# Someday we'll "Touch The Clouds"



## TheRoughrider21 (Aug 25, 2009)

So I'll start when I first saw Lakota aka Touch the Clouds. It was Early June and I had had my Paint filly for 2 months. I thought I was gonna die without having a horse to ride. I pulled into my trainers driveway and saw him standing in a pen, gorgeous and huge. I couldn't take my eyes off him. After an episode where his previous owner came in and grabbed his nose and held it closed and said"'I could hold his nose closed for 5 minutes so he cant breathe'" I knew I needed that horse and he needed me. So on Father's Day, my mom took my money out of the bank account and purchased him while I was out of town. I started riding him and I could tell right away something was wrong with him. He constantly fought pressure on his mouth.

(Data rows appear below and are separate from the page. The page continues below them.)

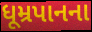
ધૂમ્રપાનનાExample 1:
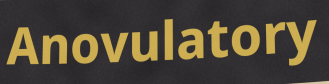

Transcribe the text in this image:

Anovulatory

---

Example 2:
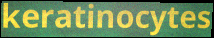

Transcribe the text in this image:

keratinocytes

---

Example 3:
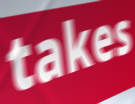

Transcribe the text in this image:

takes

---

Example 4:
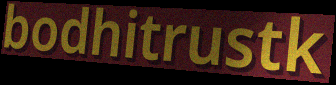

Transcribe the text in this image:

bodhitrustk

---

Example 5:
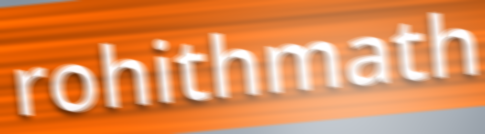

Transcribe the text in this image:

rohithmath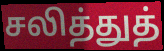
சலித்துத்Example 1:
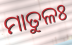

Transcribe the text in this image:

ମାତୁଳଃ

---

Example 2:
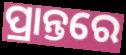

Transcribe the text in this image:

ପ୍ରାନ୍ତରେ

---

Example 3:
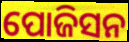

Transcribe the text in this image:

ପୋଜିସନ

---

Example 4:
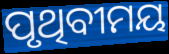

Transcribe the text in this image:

ପୃଥିବୀମୟ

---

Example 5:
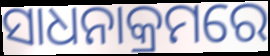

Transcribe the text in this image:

ସାଧନାକ୍ରମରେ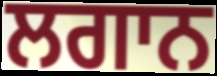
ਲਗਾਨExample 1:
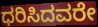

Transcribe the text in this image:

ಧರಿಸಿದವರೇ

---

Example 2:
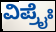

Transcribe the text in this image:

ವಿಪ್ರೈಃ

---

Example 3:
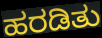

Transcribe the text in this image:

ಹರಡಿತು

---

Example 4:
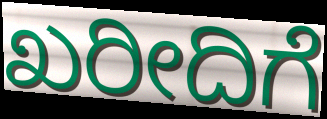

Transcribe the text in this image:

ಖರೀದಿಗೆ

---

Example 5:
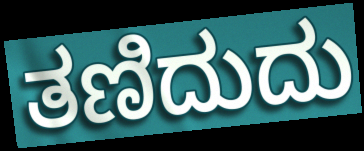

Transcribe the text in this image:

Fast forward to July 6th...10am. The dentist was over and Lakota was the first horse up. She sedated him and he was the most doped up horse with a normal dose and he weighs 1300lbs, we were all laughing at him. She checked his mouth and announced that he had never had his teeth looked at before in his 5 years. She rated his mouth a 6 out of 9...9 being the worst. He had many sharp points and a cheek laceration(when she say she went, "O wow, he's got a big hole in his cheek.") That was 2 days ago so I'm still resting him. Tonight I'm heading to the stables to clean some private pens and brush him up and love on him.


----------



## TheRoughrider21 (Aug 25, 2009)

July 11th, 2010

Rode Lakota today with 2 of my friends. He was good in the cross ties, I actually was able to spray his mane and tail. He was pretty good when we rode at first, then he decided to stop and be lazy. I made him go so he gave a crow hop. We kept going, then he tried to go out the gate, so I had to give him a lil harder kick. He tried to crow hop but was to lazy, so it was more of a kick. We made it around the ring a few more times before I stopped and when I wanted to go, he didn't. So i gave him a kick, he crow hopped, I gave him another kick, he crow-hopped again, I gave him another kick and he decided to walk but he had his ears pinned. I did half the arena at a walk and then got off on a good note. Took him inot the stables and sponged him off with some liniment and put his fly sheet on. Turned him out where he proceeded to roll in the dirt. =)


----------



## TheRoughrider21 (Aug 25, 2009)

7-16-10.

I lunged Lakota today. I think he has a bit issue going on. I'm not positive but I think his current bit is too small and is pinching his cheek. I'm going to try and find a longer bit for him. Tomorrow I have a lesson with my instructor so we'll see how that goes. =)


----------



## TheRoughrider21 (Aug 25, 2009)

7-17-10

Today I had a lesson with my trainer. I asked Lakota to trot and the little brat decided he didn't want to do it and bucked. I tried to spin him around but wasn't secure enough in my new saddle to really do it. So I asked my trainer to get on. Lakota made my trainer work and he pulled the bucking routine with him. After my trainer rode him for awhile, he had me get back on and ask him to trot. Lakota did it without even trying to buck! I was so proud of him! After that I walked him around awhile and sponged him off since it was really hot today and the next 10 days are supposed to be scorchers.


----------



## TheRoughrider21 (Aug 25, 2009)

Well its been storming like crazy all week. We had thunderstorms the past 2 nights...hail...tornadoes...the whole she-bang. We have standing water in the pasture where the grass is, which has never happened before. there are puddles everywhere and tomorrow it will all be a mud hole. So needless to say I haven't been riding, just checking for rain rot and thursh. Rain, rain go away!


----------



## TheRoughrider21 (Aug 25, 2009)

7-24-10

I rode Lakota in a Western saddle without lunging him before I got on and he was a dream. He was very focused on me today, not on everything else that was going on outside. My trainer was riding another horse in there also and he was fine with that. I was nervous about trotting hom since he usually has big problems with that and my trainer told me to just do it. So I did and he was a dream. He was moving out like never before, I now know that he has a huge dressage stride. I was like "How do I slow him down?" and my trainer was like, "He's not going that fast, his stride is just reaching out so far." I felt like I was riding a different horse! my trainer was shouting, "There's your dressage horse! Go girl! Yeah that's it!" from the middle of the arena. It was awesome and I was so proud of Lakota. He actually wanted to move forward today and tried to trot even when I was just thinking about asking him, he would start trotting and I would have to slow him down. Usually I have to keep on him just to get a big walk. So now me and my trainer are thinking it might be the way my English saddle fits. I was so proud of Lakota it was like, "Wow! This is what I live for!" =D


----------